YOUR TASK:
Give back the entries below verbatim.

AVAILABLE DATA:
Segment Open
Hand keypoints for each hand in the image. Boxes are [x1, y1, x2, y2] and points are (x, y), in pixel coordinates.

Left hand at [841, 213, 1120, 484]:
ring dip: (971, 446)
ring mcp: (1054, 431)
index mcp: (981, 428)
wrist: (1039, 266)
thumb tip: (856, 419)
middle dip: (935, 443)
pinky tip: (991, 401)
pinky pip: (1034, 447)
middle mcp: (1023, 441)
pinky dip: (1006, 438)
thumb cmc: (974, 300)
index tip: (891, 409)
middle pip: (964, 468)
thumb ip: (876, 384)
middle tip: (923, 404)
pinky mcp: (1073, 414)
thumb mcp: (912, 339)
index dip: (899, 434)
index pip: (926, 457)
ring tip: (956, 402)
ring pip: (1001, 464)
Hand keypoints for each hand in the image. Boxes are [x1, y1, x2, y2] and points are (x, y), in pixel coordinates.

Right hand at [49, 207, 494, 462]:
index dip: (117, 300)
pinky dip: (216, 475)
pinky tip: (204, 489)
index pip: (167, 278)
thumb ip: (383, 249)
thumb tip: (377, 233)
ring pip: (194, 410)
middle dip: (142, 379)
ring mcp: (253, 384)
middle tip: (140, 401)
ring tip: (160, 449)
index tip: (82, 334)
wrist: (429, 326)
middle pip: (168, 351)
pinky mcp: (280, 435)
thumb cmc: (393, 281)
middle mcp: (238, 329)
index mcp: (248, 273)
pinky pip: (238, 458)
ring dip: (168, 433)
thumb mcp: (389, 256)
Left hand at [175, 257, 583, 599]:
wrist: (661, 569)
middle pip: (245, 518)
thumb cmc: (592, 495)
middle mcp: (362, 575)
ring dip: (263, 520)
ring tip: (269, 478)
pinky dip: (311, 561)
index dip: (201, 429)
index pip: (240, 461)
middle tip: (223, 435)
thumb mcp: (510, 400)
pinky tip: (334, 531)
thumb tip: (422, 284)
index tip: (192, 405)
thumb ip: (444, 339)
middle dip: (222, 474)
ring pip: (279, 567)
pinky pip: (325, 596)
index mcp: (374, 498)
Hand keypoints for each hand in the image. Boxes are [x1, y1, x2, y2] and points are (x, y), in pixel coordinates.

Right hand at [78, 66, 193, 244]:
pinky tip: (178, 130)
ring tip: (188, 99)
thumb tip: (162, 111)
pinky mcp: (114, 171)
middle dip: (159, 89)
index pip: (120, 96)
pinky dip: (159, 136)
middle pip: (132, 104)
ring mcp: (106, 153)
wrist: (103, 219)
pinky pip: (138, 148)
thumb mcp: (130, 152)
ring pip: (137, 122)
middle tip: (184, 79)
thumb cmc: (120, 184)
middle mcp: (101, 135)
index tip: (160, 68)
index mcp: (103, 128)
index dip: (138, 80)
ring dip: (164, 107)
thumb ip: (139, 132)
Segment Closed
TASK ANSWER:
Hand keypoints for each hand in the image. Boxes are [x1, y1, x2, y2] and points are (x, y), in pixel coordinates.

Left hand at [841, 213, 1120, 484]:
ring dip: (971, 446)
ring mcp: (1054, 431)
index mcp: (981, 428)
wrist: (1039, 266)
thumb tip: (856, 419)
middle dip: (935, 443)
pinky tip: (991, 401)
pinky pip: (1034, 447)
middle mcp: (1023, 441)
pinky dip: (1006, 438)
thumb cmc: (974, 300)
index tip: (891, 409)
middle pip: (964, 468)
thumb ip: (876, 384)
middle tip: (923, 404)
pinky mcp: (1073, 414)
thumb mcp: (912, 339)
index dip: (899, 434)
index pip: (926, 457)
ring tip: (956, 402)
ring pip: (1001, 464)
Hand keypoints for each hand in the image. Boxes are [x1, y1, x2, y2] and points are (x, y), in pixel coordinates.

Right hand at [49, 207, 494, 462]:
index dip: (117, 300)
pinky dip: (216, 475)
pinky tip: (204, 489)
index pip: (167, 278)
thumb ip: (383, 249)
thumb tip: (377, 233)
ring pip: (194, 410)
middle dip: (142, 379)
ring mcp: (253, 384)
middle tip: (140, 401)
ring tip: (160, 449)
index tip: (82, 334)
wrist: (429, 326)
middle pip: (168, 351)
pinky mcp: (280, 435)
thumb cmc: (393, 281)
middle mcp: (238, 329)
index mcp: (248, 273)
pinky pip: (238, 458)
ring dip: (168, 433)
thumb mcp: (389, 256)
Left hand at [175, 257, 583, 599]:
wrist: (661, 569)
middle pip: (245, 518)
thumb cmc: (592, 495)
middle mcp: (362, 575)
ring dip: (263, 520)
ring tip: (269, 478)
pinky dip: (311, 561)
index dip: (201, 429)
index pip: (240, 461)
middle tip: (223, 435)
thumb mcp: (510, 400)
pinky tip: (334, 531)
thumb tip: (422, 284)
index tip: (192, 405)
thumb ip: (444, 339)
middle dip: (222, 474)
ring pip: (279, 567)
pinky pip: (325, 596)
index mcp: (374, 498)
Hand keypoints for each hand in the image. Boxes are [x1, y1, x2, y2] and points are (x, y), in pixel coordinates.

Right hand at [78, 66, 193, 244]:
pinky tip: (178, 130)
ring tip: (188, 99)
thumb tip: (162, 111)
pinky mcp: (114, 171)
middle dip: (159, 89)
index pip: (120, 96)
pinky dip: (159, 136)
middle pip: (132, 104)
ring mcp: (106, 153)
wrist: (103, 219)
pinky pip: (138, 148)
thumb mcp: (130, 152)
ring pip: (137, 122)
middle tip: (184, 79)
thumb cmc: (120, 184)
middle mcp: (101, 135)
index tip: (160, 68)
index mcp: (103, 128)
index dip: (138, 80)
ring dip: (164, 107)
thumb ip: (139, 132)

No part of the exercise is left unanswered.